The group notes that Moody’s has a calendar date for South Africa’s sovereign rating on Friday (27 March), but are not obliged to provide a credit rating verdict.
“Given current circumstances, they may skip the decision. Some are making a moral argument about this, i.e. ‘how could they’ downgrade South Africa in these conditions,” the BER said.
“However, the cold hard facts of Covid-19 are that public debt stabilisation over the medium term in SA will be nigh impossible.
“We still think the decision is 50/50. Even if they downgrade, it may be a non-event as Covid-19 overshadows all else. Therefore, the additional domestic market sell-off on top of the carnage already experienced will hopefully be limited.”
The BER said that details of a broad government support package could emerge on Monday (23 March) when president Ramaphosa is scheduled to address the nation.
Besides the SARB’s monetary policy actions, the BER noted that a number of additional support measures were announced through the week.
“More broadly, given the unprecedented shock hitting the world and South Africa, the government may need to throw away the playbook and follow the lead of other countries and announce a bold fiscal package to support households and the business sector through the crisis,” the BER said.
“South Africa’s public debt is likely to explode higher in any event because of the dramatically reduced GDP outlook.

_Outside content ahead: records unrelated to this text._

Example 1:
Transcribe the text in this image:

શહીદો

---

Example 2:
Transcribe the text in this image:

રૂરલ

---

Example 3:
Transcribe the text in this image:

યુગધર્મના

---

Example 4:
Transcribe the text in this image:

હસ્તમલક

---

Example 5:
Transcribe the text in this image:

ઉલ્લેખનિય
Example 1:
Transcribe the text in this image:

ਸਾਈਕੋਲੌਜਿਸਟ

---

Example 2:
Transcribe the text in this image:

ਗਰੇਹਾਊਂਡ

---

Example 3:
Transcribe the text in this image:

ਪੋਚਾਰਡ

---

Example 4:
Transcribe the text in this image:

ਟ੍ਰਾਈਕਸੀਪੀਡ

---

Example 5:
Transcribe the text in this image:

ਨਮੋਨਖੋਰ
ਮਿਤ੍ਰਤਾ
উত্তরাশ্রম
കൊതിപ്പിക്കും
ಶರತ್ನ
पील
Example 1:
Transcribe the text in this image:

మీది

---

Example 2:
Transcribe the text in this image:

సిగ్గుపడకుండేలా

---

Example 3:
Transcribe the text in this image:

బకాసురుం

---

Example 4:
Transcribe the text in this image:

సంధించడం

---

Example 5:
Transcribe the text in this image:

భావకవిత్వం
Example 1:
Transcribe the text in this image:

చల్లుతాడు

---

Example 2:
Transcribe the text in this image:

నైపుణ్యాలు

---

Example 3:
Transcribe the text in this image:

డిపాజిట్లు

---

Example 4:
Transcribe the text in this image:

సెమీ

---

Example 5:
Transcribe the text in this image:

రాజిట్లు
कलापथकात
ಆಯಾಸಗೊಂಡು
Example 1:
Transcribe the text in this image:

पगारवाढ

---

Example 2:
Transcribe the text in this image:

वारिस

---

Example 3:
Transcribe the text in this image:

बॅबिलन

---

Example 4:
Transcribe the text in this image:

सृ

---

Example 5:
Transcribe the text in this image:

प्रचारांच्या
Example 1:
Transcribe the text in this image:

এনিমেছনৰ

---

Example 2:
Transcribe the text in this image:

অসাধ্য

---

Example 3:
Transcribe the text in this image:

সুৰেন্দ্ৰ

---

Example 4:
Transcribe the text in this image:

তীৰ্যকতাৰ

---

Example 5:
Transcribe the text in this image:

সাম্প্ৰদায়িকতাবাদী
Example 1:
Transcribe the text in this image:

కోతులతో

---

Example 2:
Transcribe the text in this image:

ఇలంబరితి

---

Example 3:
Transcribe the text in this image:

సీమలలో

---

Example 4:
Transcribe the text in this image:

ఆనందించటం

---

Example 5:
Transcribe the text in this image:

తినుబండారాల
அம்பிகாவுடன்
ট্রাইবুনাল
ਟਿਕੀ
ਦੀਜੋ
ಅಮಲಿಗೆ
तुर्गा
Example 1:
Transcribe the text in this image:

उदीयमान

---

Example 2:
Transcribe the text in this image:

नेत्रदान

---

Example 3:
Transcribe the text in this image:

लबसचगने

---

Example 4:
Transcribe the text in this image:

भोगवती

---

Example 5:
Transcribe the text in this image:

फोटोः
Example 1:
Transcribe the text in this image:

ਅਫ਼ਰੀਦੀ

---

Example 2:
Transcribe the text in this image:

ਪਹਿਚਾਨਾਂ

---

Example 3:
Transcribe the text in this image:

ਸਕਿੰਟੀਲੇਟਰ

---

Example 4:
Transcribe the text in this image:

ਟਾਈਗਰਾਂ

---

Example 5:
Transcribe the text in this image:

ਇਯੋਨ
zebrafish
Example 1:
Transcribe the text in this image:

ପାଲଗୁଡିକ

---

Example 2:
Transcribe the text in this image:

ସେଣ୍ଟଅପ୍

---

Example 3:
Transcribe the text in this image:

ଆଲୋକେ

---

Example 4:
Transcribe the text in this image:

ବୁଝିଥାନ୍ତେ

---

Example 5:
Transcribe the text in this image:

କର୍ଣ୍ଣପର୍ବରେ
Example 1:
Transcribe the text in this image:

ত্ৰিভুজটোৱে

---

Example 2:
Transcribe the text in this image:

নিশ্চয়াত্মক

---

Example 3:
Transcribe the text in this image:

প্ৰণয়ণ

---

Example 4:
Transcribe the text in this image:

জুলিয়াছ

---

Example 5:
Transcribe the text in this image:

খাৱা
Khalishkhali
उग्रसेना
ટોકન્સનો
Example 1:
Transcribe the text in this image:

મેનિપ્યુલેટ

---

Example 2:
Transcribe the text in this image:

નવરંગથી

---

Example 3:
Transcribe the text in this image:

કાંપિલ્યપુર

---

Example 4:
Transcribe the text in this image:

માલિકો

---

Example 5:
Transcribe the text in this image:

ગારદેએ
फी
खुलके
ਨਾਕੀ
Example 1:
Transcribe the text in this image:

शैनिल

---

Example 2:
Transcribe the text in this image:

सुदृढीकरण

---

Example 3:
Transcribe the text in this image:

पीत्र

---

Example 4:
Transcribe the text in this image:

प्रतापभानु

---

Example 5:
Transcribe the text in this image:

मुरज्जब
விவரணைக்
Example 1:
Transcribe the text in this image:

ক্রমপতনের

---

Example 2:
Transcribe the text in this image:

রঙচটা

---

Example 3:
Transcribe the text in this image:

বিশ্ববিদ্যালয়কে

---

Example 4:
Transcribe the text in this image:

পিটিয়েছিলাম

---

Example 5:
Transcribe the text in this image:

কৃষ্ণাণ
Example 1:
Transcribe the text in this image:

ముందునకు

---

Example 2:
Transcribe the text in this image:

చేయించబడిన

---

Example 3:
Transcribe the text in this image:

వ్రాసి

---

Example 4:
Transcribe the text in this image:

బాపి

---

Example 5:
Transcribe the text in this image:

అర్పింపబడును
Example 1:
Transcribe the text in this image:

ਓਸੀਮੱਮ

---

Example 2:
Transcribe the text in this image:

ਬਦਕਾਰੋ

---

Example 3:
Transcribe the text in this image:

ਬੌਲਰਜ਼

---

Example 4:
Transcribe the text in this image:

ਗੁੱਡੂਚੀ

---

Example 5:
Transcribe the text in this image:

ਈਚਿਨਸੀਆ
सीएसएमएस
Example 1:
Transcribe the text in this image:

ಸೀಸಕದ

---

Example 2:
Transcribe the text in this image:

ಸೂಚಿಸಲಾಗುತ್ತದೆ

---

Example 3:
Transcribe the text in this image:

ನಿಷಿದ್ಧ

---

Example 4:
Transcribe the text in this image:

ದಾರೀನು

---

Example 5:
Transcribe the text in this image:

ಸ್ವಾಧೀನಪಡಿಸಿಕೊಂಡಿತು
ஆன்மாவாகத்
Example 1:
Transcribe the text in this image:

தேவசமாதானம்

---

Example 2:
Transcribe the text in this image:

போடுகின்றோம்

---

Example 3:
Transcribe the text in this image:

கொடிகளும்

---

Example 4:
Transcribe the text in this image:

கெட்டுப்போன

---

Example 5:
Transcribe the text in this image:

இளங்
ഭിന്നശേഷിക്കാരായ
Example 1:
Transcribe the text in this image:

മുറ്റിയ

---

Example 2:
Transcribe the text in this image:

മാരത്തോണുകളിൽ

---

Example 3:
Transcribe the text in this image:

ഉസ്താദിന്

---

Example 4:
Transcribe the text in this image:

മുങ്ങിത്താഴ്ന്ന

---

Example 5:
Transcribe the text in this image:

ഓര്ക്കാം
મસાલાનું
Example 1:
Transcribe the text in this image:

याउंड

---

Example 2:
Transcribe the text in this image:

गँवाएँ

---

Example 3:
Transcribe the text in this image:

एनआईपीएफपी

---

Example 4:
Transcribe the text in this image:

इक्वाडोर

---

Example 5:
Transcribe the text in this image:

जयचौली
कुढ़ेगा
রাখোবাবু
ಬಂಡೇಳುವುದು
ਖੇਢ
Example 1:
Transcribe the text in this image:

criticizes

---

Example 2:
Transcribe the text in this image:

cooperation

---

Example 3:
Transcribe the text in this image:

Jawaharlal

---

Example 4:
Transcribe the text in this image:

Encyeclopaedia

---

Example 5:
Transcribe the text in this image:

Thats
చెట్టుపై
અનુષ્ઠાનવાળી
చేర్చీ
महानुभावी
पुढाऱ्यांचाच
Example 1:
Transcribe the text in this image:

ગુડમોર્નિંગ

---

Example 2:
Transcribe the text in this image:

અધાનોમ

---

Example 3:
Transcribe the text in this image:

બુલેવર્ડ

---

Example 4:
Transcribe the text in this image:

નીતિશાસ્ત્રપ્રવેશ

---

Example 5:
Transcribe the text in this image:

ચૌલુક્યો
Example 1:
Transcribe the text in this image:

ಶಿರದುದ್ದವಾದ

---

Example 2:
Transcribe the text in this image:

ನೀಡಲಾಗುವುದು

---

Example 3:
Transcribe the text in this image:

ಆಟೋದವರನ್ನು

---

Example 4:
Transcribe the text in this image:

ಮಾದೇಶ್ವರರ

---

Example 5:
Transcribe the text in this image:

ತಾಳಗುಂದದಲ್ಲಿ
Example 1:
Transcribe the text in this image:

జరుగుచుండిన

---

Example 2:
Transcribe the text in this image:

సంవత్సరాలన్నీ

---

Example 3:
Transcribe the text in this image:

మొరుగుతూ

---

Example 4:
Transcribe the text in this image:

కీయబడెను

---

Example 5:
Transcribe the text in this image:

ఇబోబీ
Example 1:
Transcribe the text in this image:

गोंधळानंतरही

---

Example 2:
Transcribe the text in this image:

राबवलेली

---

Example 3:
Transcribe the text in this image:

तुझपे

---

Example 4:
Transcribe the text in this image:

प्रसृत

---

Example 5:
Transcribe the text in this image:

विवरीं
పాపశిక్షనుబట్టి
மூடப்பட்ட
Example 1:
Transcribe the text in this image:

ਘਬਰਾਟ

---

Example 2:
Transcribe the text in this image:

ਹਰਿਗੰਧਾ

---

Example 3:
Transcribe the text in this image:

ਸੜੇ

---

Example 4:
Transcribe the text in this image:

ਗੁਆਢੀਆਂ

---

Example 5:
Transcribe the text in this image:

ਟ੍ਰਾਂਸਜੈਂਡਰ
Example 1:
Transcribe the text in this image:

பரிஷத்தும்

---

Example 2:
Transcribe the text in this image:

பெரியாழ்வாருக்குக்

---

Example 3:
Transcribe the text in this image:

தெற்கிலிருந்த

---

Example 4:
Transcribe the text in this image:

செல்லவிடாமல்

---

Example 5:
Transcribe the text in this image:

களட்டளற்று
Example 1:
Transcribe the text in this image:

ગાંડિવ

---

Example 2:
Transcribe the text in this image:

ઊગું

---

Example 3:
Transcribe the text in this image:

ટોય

The authorities should do whatever is possible to contain the economic damage.”
The BER said it also expects that the Reserve Bank will be forced into a further policy interest rate reduction before the next scheduled meeting in May.
“Despite the large stimulus measures, forecasts for global real GDP continue to be slashed. While lots of uncertainty remains, it now seems reasonable to expect that global GDP (measured at purchasing power parity) will contract for the entire 2020.
“If realised, this will be an even worse outcome than in 2009 in the aftermath of the global financial crisis. South Africa’s real GDP declined by 1.5% during 2009.
“While we will run all the numbers in little over a week’s time, at this stage we would advise clients to prepare for an even steeper decline than in 2009, i.e. -2% with a high probability of it being even worse.”